Assimilation was still the norm. My mother joked that my tenth-birthday-party picture “looks like the United Nations.” Present were a child of Spanish descent, one of Indian (from India) derivation, and a dark-complected Hispanic, among others. They all spoke typical American English—the only evident accent might be a NYC one—and embraced mainstream U.S. culture. The reason? Their groups existed in such small numbers, and they individually were so dispersed that assimilation was as natural as breathing.

This analysis notes that patriotism has become a point of contention. Yet it once was a “common language.” This was partially because we had common information sources. Consider:

When man was tribal and stories were related orally around a fire, there were no “competing narratives.” In the ’70s, this wasn’t the case—yet we still read the same newspapers and magazines and watched the same news broadcasts. Entertainment came from seven TV stations. Today, cable/satellite television channels and internet options are as numerous as the stars in the sky. Any particular bubble and confirmation-bias worldview you want, you can have.

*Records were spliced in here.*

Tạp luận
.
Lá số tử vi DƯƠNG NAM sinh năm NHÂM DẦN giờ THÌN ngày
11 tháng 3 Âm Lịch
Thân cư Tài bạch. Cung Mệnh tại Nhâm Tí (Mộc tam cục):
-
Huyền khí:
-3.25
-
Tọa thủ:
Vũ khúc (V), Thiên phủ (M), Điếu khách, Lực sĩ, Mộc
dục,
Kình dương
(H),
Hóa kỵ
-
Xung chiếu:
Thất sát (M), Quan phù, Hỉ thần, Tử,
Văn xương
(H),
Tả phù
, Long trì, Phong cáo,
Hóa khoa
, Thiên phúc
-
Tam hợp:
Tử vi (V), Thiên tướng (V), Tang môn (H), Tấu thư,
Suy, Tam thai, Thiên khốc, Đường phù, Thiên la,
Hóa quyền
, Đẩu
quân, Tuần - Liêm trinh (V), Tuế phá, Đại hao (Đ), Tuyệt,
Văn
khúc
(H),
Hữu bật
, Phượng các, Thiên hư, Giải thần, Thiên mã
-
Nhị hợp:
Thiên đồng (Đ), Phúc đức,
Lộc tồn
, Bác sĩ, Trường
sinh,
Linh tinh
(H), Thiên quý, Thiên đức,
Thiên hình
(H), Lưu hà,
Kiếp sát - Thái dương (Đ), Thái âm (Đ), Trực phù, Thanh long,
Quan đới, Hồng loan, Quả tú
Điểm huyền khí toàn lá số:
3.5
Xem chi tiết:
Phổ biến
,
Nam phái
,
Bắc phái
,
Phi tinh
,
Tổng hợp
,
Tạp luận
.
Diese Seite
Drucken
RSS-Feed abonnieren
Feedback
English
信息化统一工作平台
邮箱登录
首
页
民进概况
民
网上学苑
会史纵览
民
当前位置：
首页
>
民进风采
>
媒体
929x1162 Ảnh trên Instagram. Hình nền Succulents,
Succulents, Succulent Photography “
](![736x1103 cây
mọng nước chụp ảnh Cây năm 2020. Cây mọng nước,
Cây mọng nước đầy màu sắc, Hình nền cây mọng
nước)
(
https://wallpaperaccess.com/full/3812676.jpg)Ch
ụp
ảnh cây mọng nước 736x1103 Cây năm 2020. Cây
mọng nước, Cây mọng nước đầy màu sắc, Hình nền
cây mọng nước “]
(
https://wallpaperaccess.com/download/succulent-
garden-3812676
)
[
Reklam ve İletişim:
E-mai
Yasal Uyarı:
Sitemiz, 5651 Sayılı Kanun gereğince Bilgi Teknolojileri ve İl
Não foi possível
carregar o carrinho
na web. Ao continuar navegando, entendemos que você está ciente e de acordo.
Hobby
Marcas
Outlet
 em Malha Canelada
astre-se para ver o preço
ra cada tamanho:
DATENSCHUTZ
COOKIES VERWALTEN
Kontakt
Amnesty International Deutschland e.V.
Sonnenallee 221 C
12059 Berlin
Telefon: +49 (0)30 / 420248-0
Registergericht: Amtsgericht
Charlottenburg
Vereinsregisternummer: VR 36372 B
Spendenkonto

Yet there’s far more to it. We’re not merely “divided,” as many say. We’re balkanized in manifold ways: racially, ethnically, culturally, ideologically, religiously, and philosophically (and even sexually). Between 1976 and now, we’ve gone from…

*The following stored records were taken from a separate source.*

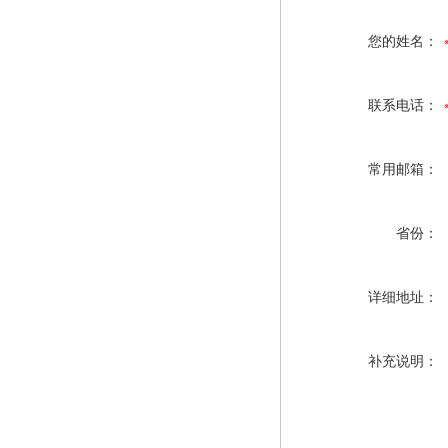
您的姓名：
联系电话：
常用邮箱：
省份：
详细地址：
补充说明：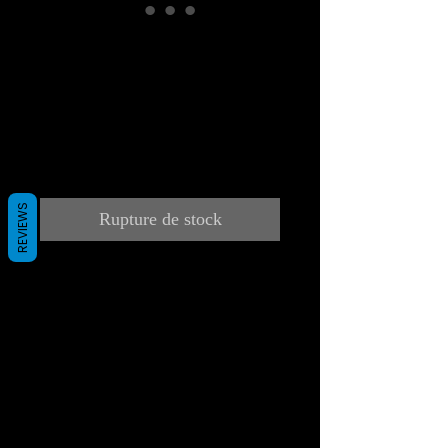
Les 3 Musiciens
nouveauté 2023
VENDU
Prix
Prix
 3 500,00 € 
2 500,00 €
original
promotionnel
TVA Incluse
REVIEWS
Rupture de stock
Encore une nouveauté
SGARRA 2023
Les 3 Musiciens revisités,en
hommage à PICASSO
Sur plexiglass
peinture acrylique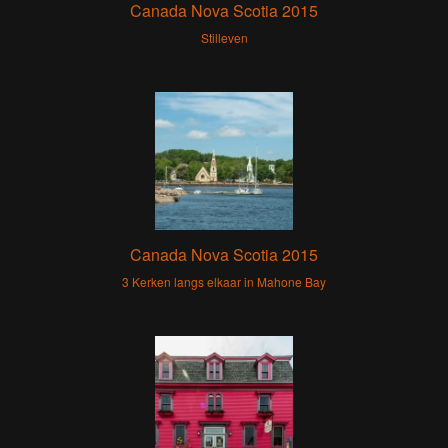
Canada Nova Scotia 2015
Stilleven
Canada Nova Scotia 2015
3 Kerken langs elkaar in Mahone Bay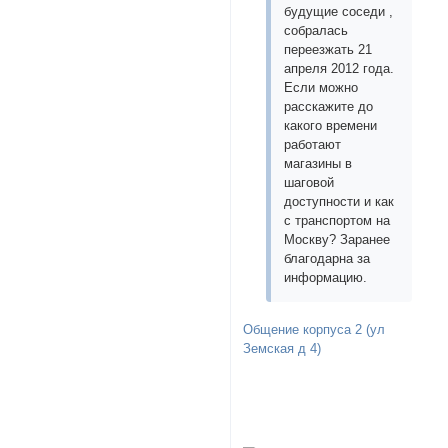
будущие соседи ,
собралась
переезжать 21
апреля 2012 года.
Если можно
расскажите до
какого времени
работают
магазины в
шаговой
доступности и как
с транспортом на
Москву? Заранее
благодарна за
информацию.
Общение корпуса 2 (ул
Земская д 4)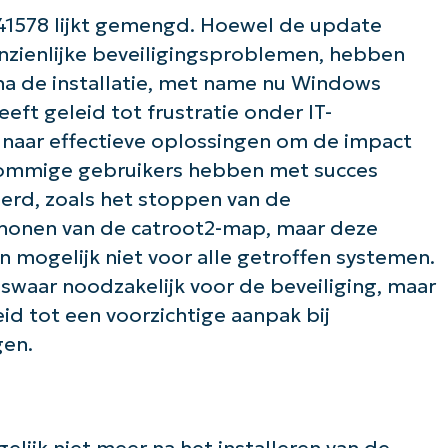
Phone
number*
1578 lijkt gemengd. Hoewel de update
anzienlijke beveiligingsproblemen, hebben
Land
a de installatie, met name nu Windows
eeft geleid tot frustratie onder IT-
Company
n naar effectieve oplossingen om de impact
name*
ommige gebruikers hebben met succes
erd, zoals het stoppen van de
chonen van de catroot2-map, maar deze
n mogelijk niet voor alle getroffen systemen.
swaar noodzakelijk voor de beveiliging, maar
 tot een voorzichtige aanpak bij
gen.
lijk niet meer na het installeren van de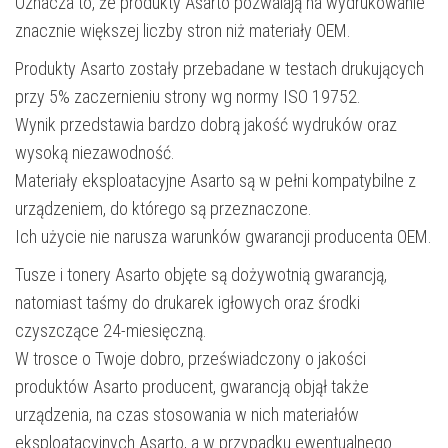
Oznacza to, że produkty Asarto pozwalają na wydrukowanie
znacznie większej liczby stron niż materiały OEM.
Produkty Asarto zostały przebadane w testach drukujących
przy 5% zaczernieniu strony wg normy ISO 19752.
Wynik przedstawia bardzo dobrą jakość wydruków oraz
wysoką niezawodność.
Materiały eksploatacyjne Asarto są w pełni kompatybilne z
urządzeniem, do którego są przeznaczone.
Ich użycie nie narusza warunków gwarancji producenta OEM.
Tusze i tonery Asarto objęte są dożywotnią gwarancją,
natomiast taśmy do drukarek igłowych oraz środki
czyszczące 24-miesięczną.
W trosce o Twoje dobro, przeświadczony o jakości
produktów Asarto producent, gwarancją objął także
urządzenia, na czas stosowania w nich materiałów
eksploatacyjnych Asarto, a w przypadku ewentualnego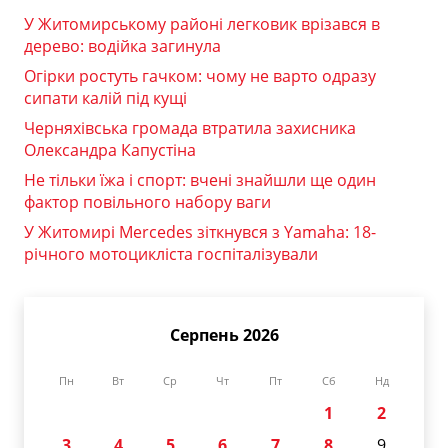
У Житомирському районі легковик врізався в
дерево: водійка загинула
Огірки ростуть гачком: чому не варто одразу
сипати калій під кущі
Черняхівська громада втратила захисника
Олександра Капустіна
Не тільки їжа і спорт: вчені знайшли ще один
фактор повільного набору ваги
У Житомирі Mercedes зіткнувся з Yamaha: 18-
річного мотоцикліста госпіталізували
Серпень 2026
Пн
Вт
Ср
Чт
Пт
Сб
Нд
1
2
3
4
5
6
7
8
9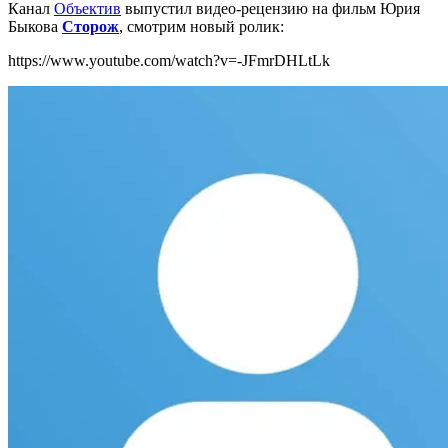
Канал
Объектив
выпустил видео-рецензию на фильм Юрия
Быкова
Сторож
, смотрим новый ролик:
https://www.youtube.com/watch?v=-JFmrDHLtLk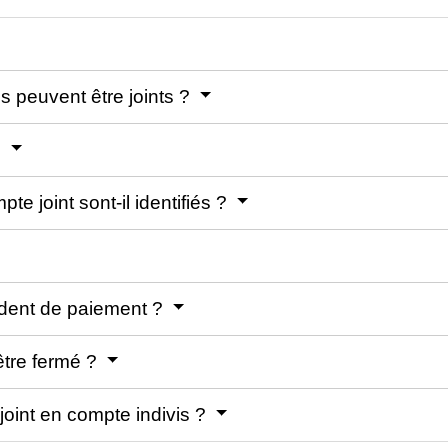
 peuvent être joints ?
?
e joint sont-il identifiés ?
ident de paiement ?
être fermé ?
oint en compte indivis ?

Many lament our disunity, and this analysis bemoans our lack of a “shared sense of purpose.” The problem:

People can’t be united and share what’s secondary when they disagree on what’s primary (e.g., faith, worldview, moral foundation).

To analogize: A couple may disagree on how to best inculcate responsibility and masculine virtue in their son. Should they enroll him in scouting? Or have him spend time helping Grandpa on the farm, hunting, and working a paper route? This is not an irreconcilable difference that would likely end in divorce.

It’s far different if dad wants to send son to scouting and mom wants son “to become daughter.”

We’ve heard about such cases—and they invariably are the stuff of toxic custody disputes.

And this, of course, reflects the wider “transgender” debate in society. In 1976, America wasn’t like medieval times—an aspect of which G.K. Chesterton longed for. To wit: He said it was an age when people agreed on the things “that really mattered.” But ’70s America was still far more united on fundamental issues than we are now.

Today, we disagree on matters such as marriage, proper sexuality, and even, as just mentioned, “sex” itself. (Does the male-female binary carry the day, or is at issue more of a social construct?) If passionate disagreements over such can break up a marriage, what can they do to a country?

And regarding socialism: we now have actual communists in political office. When Americans were more traditional, they couldn’t unite with the Soviets overseas. So how can still-traditional Americans today unite with de facto Soviets within?